*Task statement*:
Without including any images, repeat the data exactly.

(Saved entries)
§ §

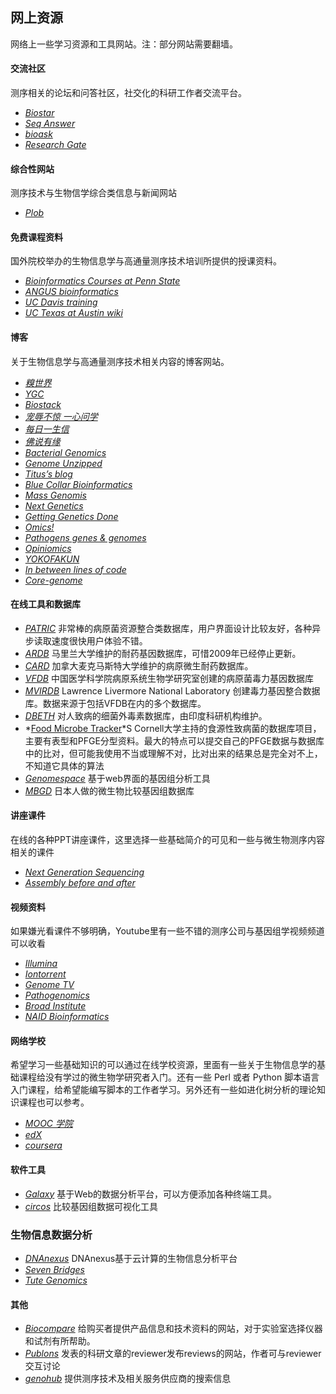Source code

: ## 网上资源

网络上一些学习资源和工具网站。注：部分网站需要翻墙。

#### 交流社区

测序相关的论坛和问答社区，社交化的科研工作者交流平台。

* *[Biostar](https://www.biostars.org/)*
* *[Seq Answer](http://seqanswers.com/forums/index.php)*
* *[bioask](http://www.bioask.net/)*
* *[Research Gate](https://www.researchgate.net/)*

#### 综合性网站

测序技术与生物信学综合类信息与新闻网站

* *[Plob](http://www.plob.org/)*

#### 免费课程资料

国外院校举办的生物信息学与高通量测序技术培训所提供的授课资料。

* *[Bioinformatics Courses at Penn State](http://www.personal.psu.edu/iua1/lectures.html)*
* *[ANGUS bioinformatics](http://angus.readthedocs.org/en/2014/)*
* *[UC Davis training](http://training.bioinformatics.ucdavis.edu/)*
* *[UC Texas at Austin wiki](https://wikis.utexas.edu/display/bioiteam/Home)*

#### 博客

关于生物信息学与高通量测序技术相关内容的博客网站。

* *[糗世界](http://pgfe.umassmed.edu/ou/)*
* *[YGC](http://ygc.name/)*
* *[Biostack](http://www.biostack.org/)*
* *[宠辱不惊 一心问学](http://www.chenlianfu.com/)*
* *[每日一生信](http://blog.sina.com.cn/tiehan1990)*
* *[佛说有缘](http://jch100.cool.blog.163.com/blog/)*
* *[Bacterial Genomics](http://bacpathgenomics.wordpress.com/)*
* *[Genome Unzipped](http://www.genomesunzipped.org/)*
* *[Titus’s blog](http://ivory.idyll.org/blog/)*
* *[Blue Collar Bioinformatics](http://bcbio.wordpress.com/)*
* *[Mass Genomis](http://massgenomics.org/)*
* *[Next Genetics](http://blog.nextgenetics.net/)*
* *[Getting Genetics Done](http://gettinggeneticsdone.blogspot.com/)*
* *[Omics!](http://omicsomics.blogspot.com/)*
* *[Pathogens genes & genomes](http://pathogenomics.bham.ac.uk/blog/)*
* *[Opiniomics](http://biomickwatson.wordpress.com/)*
* *[YOKOFAKUN](http://plindenbaum.blogspot.com/)*
* *[In between lines of code](https://flxlexblog.wordpress.com/)*
* *[Core-genome](http://core-genomics.blogspot.com/)*

#### 在线工具和数据库

* *[PATRIC](http://patricbrc.vbi.vt.edu/)* 非常棒的病原菌资源整合类数据库，用户界面设计比较友好，各种异步读取速度很快用户体验不错。
* *[ARDB](http://ardb.cbcb.umd.edu/)* 马里兰大学维护的耐药基因数据库，可惜2009年已经停止更新。
* *[CARD](http://arpcard.mcmaster.ca/)* 加拿大麦克马斯特大学维护的病原微生耐药数据库。
* *[VFDB](http://www.mgc.ac.cn/VFs/main.htm)* 中国医学科学院病原系统生物学研究室创建的病原菌毒力基因数据库
* *[MVIRDB](http://mvirdb.llnl.gov/)* Lawrence Livermore National Laboratory 创建毒力基因整合数据库。数据来源于包括VFDB在内的多个数据库。
* *[DBETH](http://www.hpppi.iicb.res.in/btox/About_DBETH.html)* 对人致病的细菌外毒素数据库，由印度科研机构维护。
* *[Food Microbe Tracker](http://www.foodmicrobetracker.com/login/login.aspx)*S Cornell大学主持的食源性致病菌的数据库项目，主要有表型和PFGE分型资料。最大的特点可以提交自己的PFGE数据与数据库中的比对，但可能我使用不当或理解不对，比对出来的结果总是完全对不上，不知道它具体的算法
* *[Genomespace](http://www.genomespace.org/)* 基于web界面的基因组分析工具
* *[MBGD](http://mbgd.genome.ad.jp/)* 日本人做的微生物比较基因组数据库

#### 讲座课件

在线的各种PPT讲座课件，这里选择一些基础简介的可见和一些与微生物测序内容相关的课件

* *[Next Generation Sequencing](http://www.slideshare.net/suryasaha/sequencing-32243702)*
* *[Assembly before and after](http://www.slideshare.net/flxlex/assembly-before-and-after)*

#### 视频资料

如果嫌光看课件不够明确，Youtube里有一些不错的测序公司与基因组学视频频道可以收看

* *[Illumina](https://www.youtube.com/channel/UCxWMU29FF4kIG8YmQf6Zv0g)*
* *[Iontorrent](https://www.youtube.com/channel/UCmZQ-P0dCwd1eOZtMuQrQGg)*
* *[Genome TV](https://www.youtube.com/user/GenomeTV)*
* *[Pathogenomics](https://www.youtube.com/channel/UCa2HSyCToFAAqQlKmd5-l8g)*
* *[Broad Institute](https://www.youtube.com/channel/UCv4IbnP9j9RC_aZAs8wqdeQ)*
* *[NAID Bioinformatics](https://www.youtube.com/channel/UC4xRg9e4mrYBZQUDUhBHNiQ)*

#### 网络学校

希望学习一些基础知识的可以通过在线学校资源，里面有一些关于生物信息学的基础课程给没有学过的微生物学研究者入门。还有一些 Perl 或者 Python 脚本语言入门课程，给希望能编写脚本的工作者学习。另外还有一些如进化树分析的理论知识课程也可以参考。

* *[MOOC 学院](http://mooc.guokr.com/)*
* *[edX](https://www.edx.org/)*
* *[coursera](https://www.coursera.org/)*

#### 软件工具

* *[Galaxy](http://www.galaxy.org)* 基于Web的数据分析平台，可以方便添加各种终端工具。
* *[circos](http://circos.ca)* 比较基因组数据可视化工具

### 生物信息数据分析

* *[DNAnexus](https://platform.dnanexus.com/)* DNAnexus基于云计算的生物信息分析平台
* *[Seven Bridges](https://www.sbgenomics.com)*
* *[Tute Genomics](http://tutegenomics.com/)*

#### 其他

* *[Biocompare](http://www.biocompare.com/)* 给购买者提供产品信息和技术资料的网站，对于实验室选择仪器和试剂有所帮助。
* *[Publons](https://publons.com)* 发表的科研文章的reviewer发布reviews的网站，作者可与reviewer交互讨论
* *[genohub](https://genohub.com/)* 提供测序技术及相关服务供应商的搜索信息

§ §

*Result*:
Source code

: ## 网上资源

网络上一些学习资源和工具网站。注：部分网站需要翻墙。

#### 交流社区

测序相关的论坛和问答社区，社交化的科研工作者交流平台。

* *[Biostar](https://www.biostars.org/)*
* *[Seq Answer](http://seqanswers.com/forums/index.php)*
* *[bioask](http://www.bioask.net/)*
* *[Research Gate](https://www.researchgate.net/)*

#### 综合性网站

测序技术与生物信学综合类信息与新闻网站

* *[Plob](http://www.plob.org/)*

#### 免费课程资料

国外院校举办的生物信息学与高通量测序技术培训所提供的授课资料。

* *[Bioinformatics Courses at Penn State](http://www.personal.psu.edu/iua1/lectures.html)*
* *[ANGUS bioinformatics](http://angus.readthedocs.org/en/2014/)*
* *[UC Davis training](http://training.bioinformatics.ucdavis.edu/)*
* *[UC Texas at Austin wiki](https://wikis.utexas.edu/display/bioiteam/Home)*

#### 博客

关于生物信息学与高通量测序技术相关内容的博客网站。

* *[糗世界](http://pgfe.umassmed.edu/ou/)*
* *[YGC](http://ygc.name/)*
* *[Biostack](http://www.biostack.org/)*
* *[宠辱不惊 一心问学](http://www.chenlianfu.com/)*
* *[每日一生信](http://blog.sina.com.cn/tiehan1990)*
* *[佛说有缘](http://jch100.cool.blog.163.com/blog/)*
* *[Bacterial Genomics](http://bacpathgenomics.wordpress.com/)*
* *[Genome Unzipped](http://www.genomesunzipped.org/)*
* *[Titus’s blog](http://ivory.idyll.org/blog/)*
* *[Blue Collar Bioinformatics](http://bcbio.wordpress.com/)*
* *[Mass Genomis](http://massgenomics.org/)*
* *[Next Genetics](http://blog.nextgenetics.net/)*
* *[Getting Genetics Done](http://gettinggeneticsdone.blogspot.com/)*
* *[Omics!](http://omicsomics.blogspot.com/)*
* *[Pathogens genes & genomes](http://pathogenomics.bham.ac.uk/blog/)*
* *[Opiniomics](http://biomickwatson.wordpress.com/)*
* *[YOKOFAKUN](http://plindenbaum.blogspot.com/)*
* *[In between lines of code](https://flxlexblog.wordpress.com/)*
* *[Core-genome](http://core-genomics.blogspot.com/)*

#### 在线工具和数据库

* *[PATRIC](http://patricbrc.vbi.vt.edu/)* 非常棒的病原菌资源整合类数据库，用户界面设计比较友好，各种异步读取速度很快用户体验不错。
* *[ARDB](http://ardb.cbcb.umd.edu/)* 马里兰大学维护的耐药基因数据库，可惜2009年已经停止更新。
* *[CARD](http://arpcard.mcmaster.ca/)* 加拿大麦克马斯特大学维护的病原微生耐药数据库。
* *[VFDB](http://www.mgc.ac.cn/VFs/main.htm)* 中国医学科学院病原系统生物学研究室创建的病原菌毒力基因数据库
* *[MVIRDB](http://mvirdb.llnl.gov/)* Lawrence Livermore National Laboratory 创建毒力基因整合数据库。数据来源于包括VFDB在内的多个数据库。
* *[DBETH](http://www.hpppi.iicb.res.in/btox/About_DBETH.html)* 对人致病的细菌外毒素数据库，由印度科研机构维护。
* *[Food Microbe Tracker](http://www.foodmicrobetracker.com/login/login.aspx)*S Cornell大学主持的食源性致病菌的数据库项目，主要有表型和PFGE分型资料。最大的特点可以提交自己的PFGE数据与数据库中的比对，但可能我使用不当或理解不对，比对出来的结果总是完全对不上，不知道它具体的算法
* *[Genomespace](http://www.genomespace.org/)* 基于web界面的基因组分析工具
* *[MBGD](http://mbgd.genome.ad.jp/)* 日本人做的微生物比较基因组数据库

#### 讲座课件

在线的各种PPT讲座课件，这里选择一些基础简介的可见和一些与微生物测序内容相关的课件

* *[Next Generation Sequencing](http://www.slideshare.net/suryasaha/sequencing-32243702)*
* *[Assembly before and after](http://www.slideshare.net/flxlex/assembly-before-and-after)*

#### 视频资料

如果嫌光看课件不够明确，Youtube里有一些不错的测序公司与基因组学视频频道可以收看

* *[Illumina](https://www.youtube.com/channel/UCxWMU29FF4kIG8YmQf6Zv0g)*
* *[Iontorrent](https://www.youtube.com/channel/UCmZQ-P0dCwd1eOZtMuQrQGg)*
* *[Genome TV](https://www.youtube.com/user/GenomeTV)*
* *[Pathogenomics](https://www.youtube.com/channel/UCa2HSyCToFAAqQlKmd5-l8g)*
* *[Broad Institute](https://www.youtube.com/channel/UCv4IbnP9j9RC_aZAs8wqdeQ)*
* *[NAID Bioinformatics](https://www.youtube.com/channel/UC4xRg9e4mrYBZQUDUhBHNiQ)*

#### 网络学校

希望学习一些基础知识的可以通过在线学校资源，里面有一些关于生物信息学的基础课程给没有学过的微生物学研究者入门。还有一些 Perl 或者 Python 脚本语言入门课程，给希望能编写脚本的工作者学习。另外还有一些如进化树分析的理论知识课程也可以参考。

* *[MOOC 学院](http://mooc.guokr.com/)*
* *[edX](https://www.edx.org/)*
* *[coursera](https://www.coursera.org/)*

#### 软件工具

* *[Galaxy](http://www.galaxy.org)* 基于Web的数据分析平台，可以方便添加各种终端工具。
* *[circos](http://circos.ca)* 比较基因组数据可视化工具

### 生物信息数据分析

* *[DNAnexus](https://platform.dnanexus.com/)* DNAnexus基于云计算的生物信息分析平台
* *[Seven Bridges](https://www.sbgenomics.com)*
* *[Tute Genomics](http://tutegenomics.com/)*

#### 其他

* *[Biocompare](http://www.biocompare.com/)* 给购买者提供产品信息和技术资料的网站，对于实验室选择仪器和试剂有所帮助。
* *[Publons](https://publons.com)* 发表的科研文章的reviewer发布reviews的网站，作者可与reviewer交互讨论
* *[genohub](https://genohub.com/)* 提供测序技术及相关服务供应商的搜索信息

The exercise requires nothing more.